Here, then, is another important point to keep in mind when delving into the world of data visualiztion.

Subjectivity

Data visualizations are not objective tools of conveying information. Their creation requires a multitude of minor and major decisions, which in turn encode the maker’s personal understanding and sometimes biases about the world.

We will return to this last point, including the ethical aspects of generating a visualization, and some examples of using visualizations for mis-information, in the episode on Visualizations & Society.

What Not To Do

We are going to end this introduction with an example of how not to visualize some data, from the Canadian newspaper The Winnipeg Sun:

pie chart for the question 'What was the best part of the super bowl?' with 73% answering no, 28% yes, and the pie proportions exactly opposite to what the labels say

This could be, in principle, a visualization that is straightforward to understand, yet it fails in several hilarious ways. First, you might notice that the question “What was the best part of the Super Bowl?”, an American sports event, is in no way answered “yes” or “no”. Context is important in data visualization! Here, the context is completely mismatched to the information on the visualization itself, so we have no way to interpret it!

In general, much has been said about the use and mis-use of pie charts. There are many in the data visualization world who argue against ever using them, because humans are worse at estimating angles and circumference (which is how data is displayed in a pie chart) than they are at comparing lengths and areas. Pie charts are generally used to show parts-to-whole relationships, i.e. data sets where all the individual components must sum up to 100%. In the case here, that’s in principle not a bad representation of the questionnaire (for yes/no questions, you’d hope that the total sums up to 100%), except for two glaring problems: the numbers on the chart don’t actually sum up to 100%, but 101%! Where is that extra 1% coming from? We’ll never know!

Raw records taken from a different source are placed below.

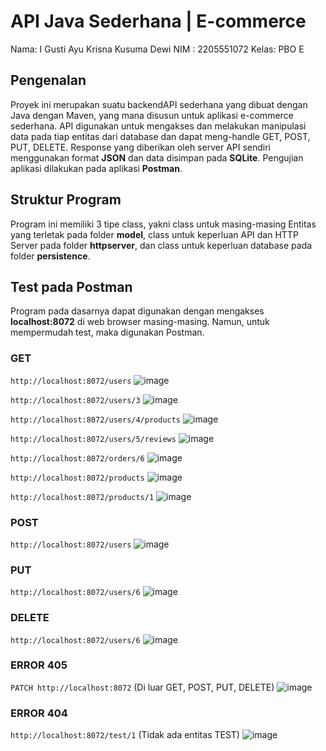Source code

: # API Java Sederhana | E-commerce
Nama: I Gusti Ayu Krisna Kusuma Dewi
NIM  : 2205551072
Kelas: PBO E

## Pengenalan
Proyek ini merupakan suatu backendAPI sederhana yang dibuat dengan Java dengan Maven, yang mana disusun untuk aplikasi e-commerce sederhana. API digunakan untuk mengakses dan melakukan manipulasi data pada tiap entitas dari database dan dapat meng-handle GET, POST, PUT, DELETE. Response yang diberikan oleh server API sendiri menggunakan format **JSON** dan data disimpan pada **SQLite**. Pengujian aplikasi dilakukan pada aplikasi **Postman**.

## Struktur Program
Program ini memiliki 3 tipe class, yakni class untuk masing-masing Entitas yang terletak pada folder **model**, class untuk keperluan API dan HTTP Server pada folder **httpserver**, dan class untuk keperluan database pada folder **persistence**.

## Test pada Postman
Program pada dasarnya dapat digunakan dengan mengakses **localhost:8072** di web browser masing-masing. Namun, untuk mempermudah test, maka digunakan Postman.

### GET
`http://localhost:8072/users`
![image](https://github.com/ayukrisn/ecommerce/assets/113322119/55f87308-f9d3-4883-92f2-9bd399e4071c)

`http://localhost:8072/users/3`
![image](https://github.com/ayukrisn/ecommerce/assets/113322119/d90faba3-180c-45eb-9d31-789ca5624d9e)

`http://localhost:8072/users/4/products`
![image](https://github.com/ayukrisn/ecommerce/assets/113322119/6a611932-b72f-4f4a-b632-3d1bd28bff5c)

`http://localhost:8072/users/5/reviews`
![image](https://github.com/ayukrisn/ecommerce/assets/113322119/dcfe7b0c-a6b1-4b5e-864d-8330853aa39e)

`http://localhost:8072/orders/6`
![image](https://github.com/ayukrisn/ecommerce/assets/113322119/eecad991-d085-440a-b717-e5c2a34b69a8)

`http://localhost:8072/products`
![image](https://github.com/ayukrisn/ecommerce/assets/113322119/b29e3c9d-a1b7-4864-920c-bdbac86ba76b)

`http://localhost:8072/products/1`
![image](https://github.com/ayukrisn/ecommerce/assets/113322119/79611db0-de96-404e-a665-097141f38d96)

### POST
`http://localhost:8072/users`
![image](https://github.com/ayukrisn/ecommerce/assets/113322119/a2033fd3-07ff-4ad8-b2da-56e31a8b7ab7)

### PUT
`http://localhost:8072/users/6`
![image](https://github.com/ayukrisn/ecommerce/assets/113322119/e0e53faa-6628-40cf-8c66-479b76703a47)

### DELETE
`http://localhost:8072/users/6`
![image](https://github.com/ayukrisn/ecommerce/assets/113322119/0bd712d3-98f5-40e6-b4ff-5b6671d7d8a2)

### ERROR 405
`PATCH http://localhost:8072` (Di luar GET, POST, PUT, DELETE)
![image](https://github.com/ayukrisn/ecommerce/assets/113322119/2baf45c3-d0f1-4a91-b822-5d38bb04693e)

### ERROR 404
`http://localhost:8072/test/1` (Tidak ada entitas TEST)
![image](https://github.com/ayukrisn/ecommerce/assets/113322119/078ff0eb-5778-4010-857d-acb5d870d615)

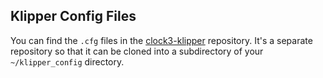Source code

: ## Klipper Config Files

You can find the `.cfg` files in the [clock3-klipper](../../../../../clock3-klipper) repository. It's a separate repository so that it can be cloned into a subdirectory of your `~/klipper_config` directory.
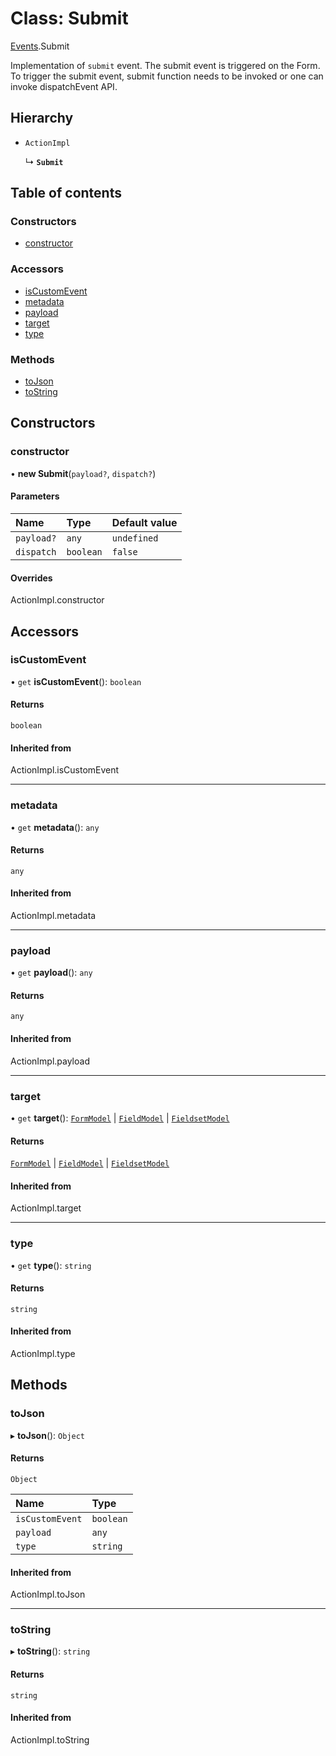 # Class: Submit

[Events](../modules/Events.md).Submit

Implementation of `submit` event. The submit event is triggered on the Form.
To trigger the submit event, submit function needs to be invoked or one can invoke dispatchEvent API.

## Hierarchy

- `ActionImpl`

  ↳ **`Submit`**

## Table of contents

### Constructors

- [constructor](Events.Submit.md#constructor)

### Accessors

- [isCustomEvent](Events.Submit.md#iscustomevent)
- [metadata](Events.Submit.md#metadata)
- [payload](Events.Submit.md#payload)
- [target](Events.Submit.md#target)
- [type](Events.Submit.md#type)

### Methods

- [toJson](Events.Submit.md#tojson)
- [toString](Events.Submit.md#tostring)

## Constructors

### constructor

• **new Submit**(`payload?`, `dispatch?`)

#### Parameters

| Name | Type | Default value |
| :------ | :------ | :------ |
| `payload?` | `any` | `undefined` |
| `dispatch` | `boolean` | `false` |

#### Overrides

ActionImpl.constructor

## Accessors

### isCustomEvent

• `get` **isCustomEvent**(): `boolean`

#### Returns

`boolean`

#### Inherited from

ActionImpl.isCustomEvent

___

### metadata

• `get` **metadata**(): `any`

#### Returns

`any`

#### Inherited from

ActionImpl.metadata

___

### payload

• `get` **payload**(): `any`

#### Returns

`any`

#### Inherited from

ActionImpl.payload

___

### target

• `get` **target**(): [`FormModel`](../interfaces/FormModel.FormModel-1.md) \| [`FieldModel`](../interfaces/FormModel.FieldModel.md) \| [`FieldsetModel`](../interfaces/FormModel.FieldsetModel.md)

#### Returns

[`FormModel`](../interfaces/FormModel.FormModel-1.md) \| [`FieldModel`](../interfaces/FormModel.FieldModel.md) \| [`FieldsetModel`](../interfaces/FormModel.FieldsetModel.md)

#### Inherited from

ActionImpl.target

___

### type

• `get` **type**(): `string`

#### Returns

`string`

#### Inherited from

ActionImpl.type

## Methods

### toJson

▸ **toJson**(): `Object`

#### Returns

`Object`

| Name | Type |
| :------ | :------ |
| `isCustomEvent` | `boolean` |
| `payload` | `any` |
| `type` | `string` |

#### Inherited from

ActionImpl.toJson

___

### toString

▸ **toString**(): `string`

#### Returns

`string`

#### Inherited from

ActionImpl.toString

The second issue is the labels are reversed: the 72% “no” answer is printed on top of the smaller pie slice, the 28% yes on the larger pie slice. This is super confusing! It’s like taking a map, and making your continents blue and your oceans red. What are we supposed to get from this? Well, probably that someone messed something up But what? Are the numbers correct, and they just switched out the labels? Are “yes” and “no” correctly associated with their pie charts, but the numbers are switched? What happened here? I suppose newspaper printing is a stressful business, and occasionally things slip through without being checked carefully. But this is a good lesson to ask before you submit your next paper or proposal: does the information on my plots actually make sense? Is the context (captions, axes, labels, etc.) consistent with my visualization?

Key Points

  • Visualizations are an important method of interacting with information.

  • Maps are great examples of visualizations: studying maps can help us understand how to convey information effectively

  • Visualization is about managing the viewer’s attention.

  • Visualizations should be accessible to the widest possible range of viewers.

  • Visualizations are not objective tools of conveying information. They can be misused to manipulate.

  • Context is important: make sure your context and visualization agree with one another!